Total stop for cod fish – no.  

                      December 200

 

     

  

 

The European fish stocks are in a very bad condition, with the cod fish as one of the worst cases. The World Wildlife Foundation (WWF) and Greenpeace want a total stop for fishing cod, which has also been recommended by biologists. The recommendations from biologists are reasonable, according to the premises they are bound to work from. With WWF and Greenpeace however, it is another case. Either, these two organizations have not got the time and resources to get familiar with concrete conditions in the fishery, or they don’t care. For their continued demands of a total stop of fishing belongs to the environmental department – it has nothing do to with fisheries. A total stop will not solve the problem, since it will only have as a consequence that it will be illegal to land cod fish from the North Sea . The catches of cod will continue, because the cod is caught together with other species, such as haddock. With a total stop of cod fishing, a lot of cod fish will be thrown back dead into the sea, or will be landed illegally.

When it is reasonable to carry out a total stop for the fisheries of one species in one specific area, it doesn’t entail that it is also reasonable in any other case at the same time. In the 1970s, landings of herring from the North Sea were halted. This regulation might very well be the reason why the herring stock in the North Sea is doing reasonably today. The project was successful, because herring is living in big shoals, and hence when you are catching herring – you are catching only herring. The cod fishery east of Bornholm might also have been successfully stopped, since the Eastern stock of cod in the Baltic Sea, was gathering in big shoals in connection with spawning, and in that situation they were caught by trawls, without by-catches of other species. Some of the same intense fishery took place in the Southern part of the North Sea , where the cod has disappeared today. The total collapse of the cod fishery at New Found land and Labrador (from an annual catch of half a million ton, to something like zero today) could have been avoided with a total stop far earlier.
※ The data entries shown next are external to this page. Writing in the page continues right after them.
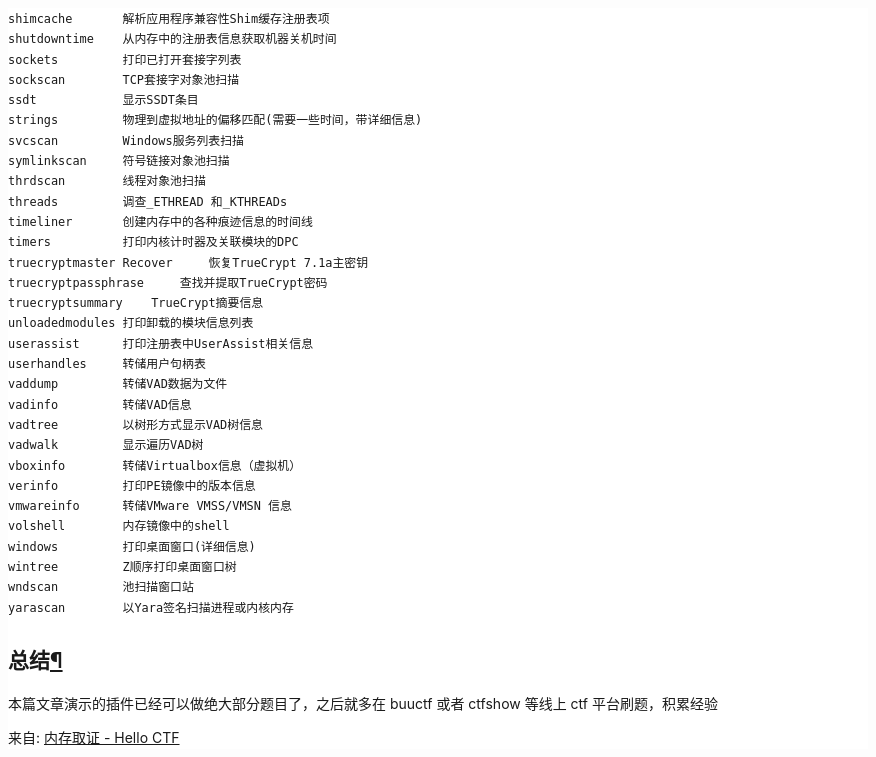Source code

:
 ```
shimcache       解析应用程序兼容性Shim缓存注册表项
shutdowntime    从内存中的注册表信息获取机器关机时间
sockets         打印已打开套接字列表
sockscan        TCP套接字对象池扫描
ssdt            显示SSDT条目
strings         物理到虚拟地址的偏移匹配(需要一些时间，带详细信息)
svcscan         Windows服务列表扫描
symlinkscan     符号链接对象池扫描
thrdscan        线程对象池扫描
threads         调查_ETHREAD 和_KTHREADs
timeliner       创建内存中的各种痕迹信息的时间线
timers          打印内核计时器及关联模块的DPC
truecryptmaster Recover     恢复TrueCrypt 7.1a主密钥
truecryptpassphrase     查找并提取TrueCrypt密码
truecryptsummary    TrueCrypt摘要信息
unloadedmodules 打印卸载的模块信息列表
userassist      打印注册表中UserAssist相关信息
userhandles     转储用户句柄表
vaddump         转储VAD数据为文件
vadinfo         转储VAD信息
vadtree         以树形方式显示VAD树信息
vadwalk         显示遍历VAD树
vboxinfo        转储Virtualbox信息（虚拟机）
verinfo         打印PE镜像中的版本信息
vmwareinfo      转储VMware VMSS/VMSN 信息
volshell        内存镜像中的shell
windows         打印桌面窗口(详细信息)
wintree         Z顺序打印桌面窗口树
wndscan         池扫描窗口站
yarascan        以Yara签名扫描进程或内核内存
```

## 总结[¶](https://hello-ctf.com/hc-misc/memory/#_19)

本篇文章演示的插件已经可以做绝大部分题目了，之后就多在 buuctf 或者 ctfshow 等线上 ctf 平台刷题，积累经验

来自: [内存取证 - Hello CTF](https://hello-ctf.com/hc-misc/memory/#_13)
But the cod fish in the central and Northern part of the North Sea , and in the inner Danish waters, as well as the waters West of England, is living together with other species, and therefore a total stop will not hinder that the cod is caught. What is needed is that the fishery conducted by vessels living directly from the cod and haddock fishery must go down 80 %. For this, financial means are required. And since we are talking about relatively big and modern trawl-, seine- and net vessels, we are also talking about quite substantial amounts of money. But there is nothing else to do – for these types of vessels have specialized in catching cod fish and haddock, where these fish are standing in smaller or bigger lumps among or near the stones.

If you take out these vessels from the cod fish and haddock fishery, or you transfer them to another type of fishery (which is probably difficult, since the total fleet is already much too big), you might without any problems allow a smaller quota of by catches in other fisheries, and allow most net fishery, ordinary seine fishery and fishery with hooks for cod fish and haddock.
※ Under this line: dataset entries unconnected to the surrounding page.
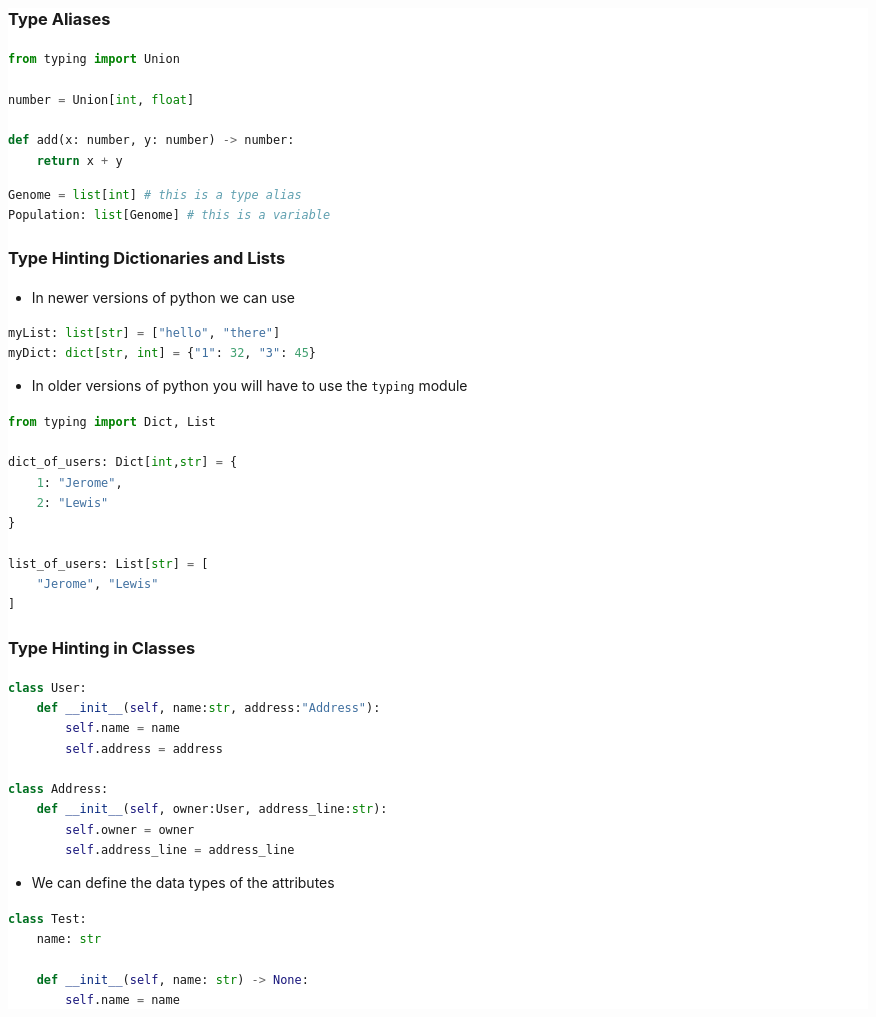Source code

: ### Type Aliases
```python
from typing import Union

number = Union[int, float]

def add(x: number, y: number) -> number:
    return x + y
```

```python
Genome = list[int] # this is a type alias
Population: list[Genome] # this is a variable
```

### Type Hinting Dictionaries and Lists
- In newer versions of python we can use 
```python
myList: list[str] = ["hello", "there"]
myDict: dict[str, int] = {"1": 32, "3": 45}
```

- In older versions of python you will have to use the `typing` module
```python
from typing import Dict, List

dict_of_users: Dict[int,str] = {
    1: "Jerome",
    2: "Lewis"
}

list_of_users: List[str] = [
    "Jerome", "Lewis"
]
```

### Type Hinting in Classes
```python
class User:
    def __init__(self, name:str, address:"Address"):
        self.name = name
        self.address = address

class Address:
    def __init__(self, owner:User, address_line:str):        
        self.owner = owner
        self.address_line = address_line
```

- We can define the data types of the attributes 
```python
class Test:
    name: str

    def __init__(self, name: str) -> None:
        self.name = name
```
The restoration of the cod fish and haddock stocks in the areas here mentioned, is not a question about stopping fishery; nor about quotas, days at sea, or all the other possible and impossible technical means of preservation. It is only a question about money, i.e. money enough to take out the vessels and the methods, which are causing the stocks nearly to collapse.

Many of these specialized modern vessels have entered the fishery with subsidies – now they are no longer needed, so they must also leave again with subsidies. This also because a total stop would be unfair to the fisheries which have not been modernized with public financial means, but are only carrying out a modest and reasonable fishery, where cod fish, haddock and other species make out an integrated whole.